Three dams across the strait
In the new study, published Friday (April 24) in the journal Science Advances, Soons and his colleague Henk Dijkstra, a physical oceanographer at the Institute for Marine and Atmospheric Research, modeled what would happen if that passage were closed. First, it would require three dams to cover the 51-mile-wide (82 kilometers) stretch of water, because two islands sit in the middle of the strait. The longest would need to be about 24 miles (38 km) in length.
They found that with lower levels of carbon dioxide (CO2) emissions and a minor weakening of the AMOC, the closure of the Bering Strait could strengthen the AMOC and allow it to continue to function as CO2 emissions rise. However, they also discovered that with a much weaker AMOC, a closure of the Bering Strait would accelerate AMOC weakening.
“This means it is not a straightforward solution,” Jonathan Baker, an ocean scientist at the U.K. Met Office who wasn’t involved in the study, told Live Science in an email. This means a dam might put off AMOC collapse only in some situations, he added.
The result is very interesting and provides an alternative way to mitigate the effects of rising CO2 levels, said Aixue Hu, an oceanographer at the National Center for Atmospheric Research who wasn’t involved in the work.
“However, the overall effect is not consistent and highly depends on the AMOC strength and CO2 levels,” Hu told Live Science via email. “Even if the closure of the Bering Strait can strengthen the AMOC and allow for more CO2 emissions in the near future, the long-term effect is still uncertain.”
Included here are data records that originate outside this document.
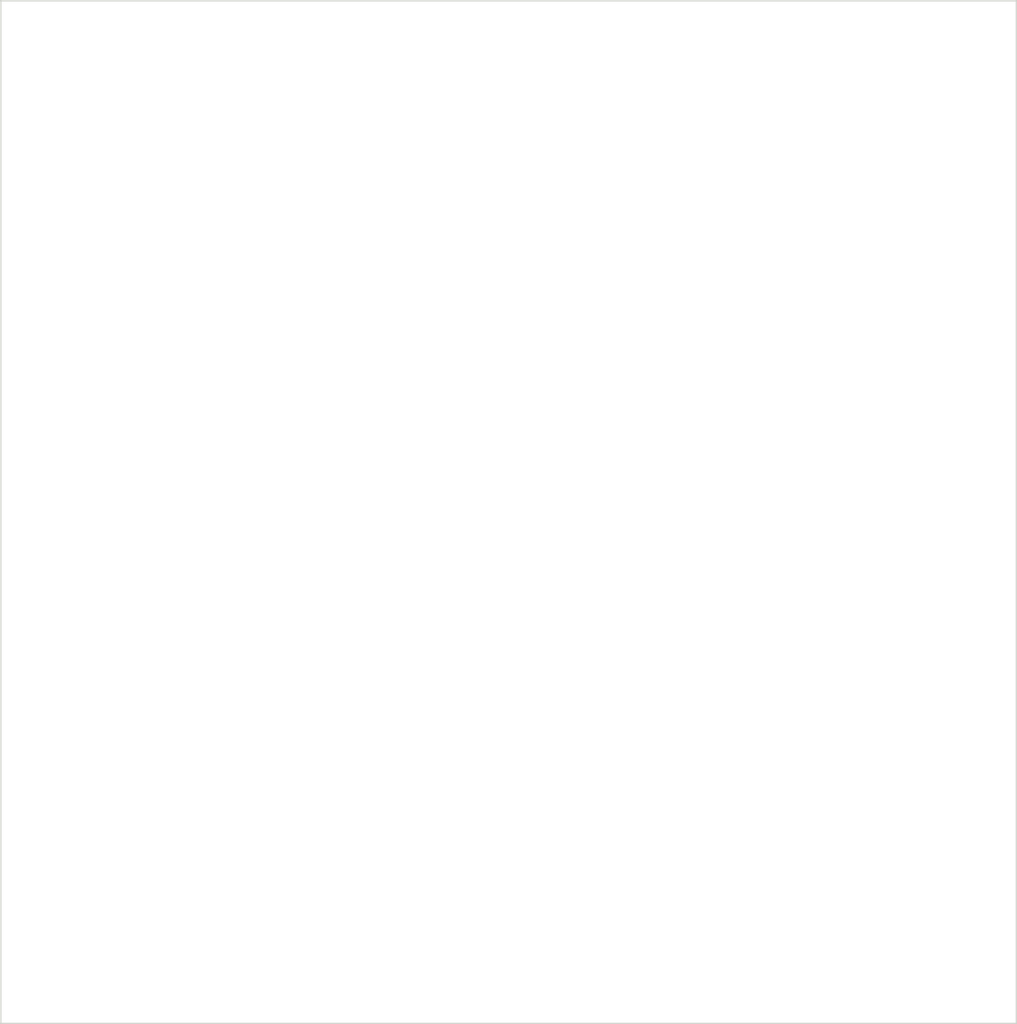
<source format=kicad_pcb>
(kicad_pcb (version 4) (host pcbnew 4.0.7)

  (general
    (links 0)
    (no_connects 0)
    (area 52.629999 44.374999 152.475001 144.220001)
    (thickness 1.6)
    (drawings 4)
    (tracks 0)
    (zones 0)
    (modules 0)
    (nets 1)
  )

  (page A4)
  (layers
    (0 F.Cu signal)
    (31 B.Cu signal)
    (32 B.Adhes user)
    (33 F.Adhes user)
    (34 B.Paste user)
    (35 F.Paste user)
    (36 B.SilkS user)
    (37 F.SilkS user)
    (38 B.Mask user)
    (39 F.Mask user)
    (40 Dwgs.User user)
    (41 Cmts.User user)
    (42 Eco1.User user)
    (43 Eco2.User user)
    (44 Edge.Cuts user)
    (45 Margin user)
    (46 B.CrtYd user)
    (47 F.CrtYd user)
    (48 B.Fab user)
    (49 F.Fab user)
  )

  (setup
    (last_trace_width 0.25)
    (trace_clearance 0.2)
    (zone_clearance 0.508)
    (zone_45_only no)
    (trace_min 0.2)
    (segment_width 0.2)
    (edge_width 0.15)
    (via_size 0.6)
    (via_drill 0.4)
    (via_min_size 0.4)
    (via_min_drill 0.3)
    (uvia_size 0.3)
    (uvia_drill 0.1)
    (uvias_allowed no)
    (uvia_min_size 0.2)
    (uvia_min_drill 0.1)
    (pcb_text_width 0.3)
    (pcb_text_size 1.5 1.5)
    (mod_edge_width 0.15)
    (mod_text_size 1 1)
    (mod_text_width 0.15)
    (pad_size 1.524 1.524)
    (pad_drill 0.762)
    (pad_to_mask_clearance 0.2)
    (aux_axis_origin 0 0)
    (visible_elements 7FFFFFFF)
    (pcbplotparams
      (layerselection 0x00030_80000001)
      (usegerberextensions false)
      (excludeedgelayer true)
      (linewidth 0.100000)
      (plotframeref false)
      (viasonmask false)
      (mode 1)
      (useauxorigin false)
      (hpglpennumber 1)
      (hpglpenspeed 20)
      (hpglpendiameter 15)
      (hpglpenoverlay 2)
      (psnegative false)
      (psa4output false)
      (plotreference true)
      (plotvalue true)
      (plotinvisibletext false)
      (padsonsilk false)
      (subtractmaskfromsilk false)
      (outputformat 1)
      (mirror false)
      (drillshape 1)
      (scaleselection 1)
      (outputdirectory ""))
  )

  (net 0 "")

  (net_class Default "This is the default net class."
    (clearance 0.2)
    (trace_width 0.25)
    (via_dia 0.6)
    (via_drill 0.4)
    (uvia_dia 0.3)
    (uvia_drill 0.1)
  )

  (gr_line (start 151.765 144.145) (end 52.705 144.145) (angle 90) (layer Edge.Cuts) (width 0.15))
  (gr_line (start 151.765 44.45) (end 52.705 44.45) (angle 90) (layer Edge.Cuts) (width 0.15))
  (gr_line (start 151.765 144.145) (end 151.765 44.45) (angle 90) (layer Edge.Cuts) (width 0.15))
  (gr_line (start 52.705 44.45) (end 52.705 144.145) (angle 90) (layer Edge.Cuts) (width 0.15))

)

</source>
The engineering of a Bering Strait dam should be technically feasible, Soons said. The longer parts wouldn’t be much longer than the Afsluitdijk dam in the Netherlands, which covers 20 miles (32 km), or the Saemangeum Seawall in South Korea, which is 21 miles (33 km) long, he said. A Bering Strait dam would have a maximum depth of 194 feet (59 meters), which isn’t much deeper than the deepest part of the Saemangeum Seawall, which goes down to 177 feet (54 m).
However, both of those constructions are in relatively calm coastal waters, not in remote locations with strong currents and sea ice, or with rival geopolitical powers on opposite sides.
Severing the connection between the Pacific and Arctic oceans would also affect wildlife, fishing industries, shipping and Indigenous communities who are dependent on the strait for food and trade, Soons said.
“Blocking the strait would alter the exchange of water, heat, nutrients and marine life between the Pacific and Arctic Oceans, with potential impacts on marine ecosystems and regional ocean circulation,” Baker said. “It could also lead to changes in climate that are not yet fully understood. Any intervention of this scale would need to carefully consider potential unintended consequences alongside any intended benefits.”
Soons, Baker and Hu all say more modeling work is needed to explore the findings and get a more detailed picture of what would happen under different scenarios.
There is also a more straightforward way to save the AMOC. “Closing the Bering Strait might delay a collapse under some conditions, but it does not remove the underlying risk from continued warming,” Baker said. “The most reliable way to reduce AMOC risk remains cutting greenhouse gas emissions.”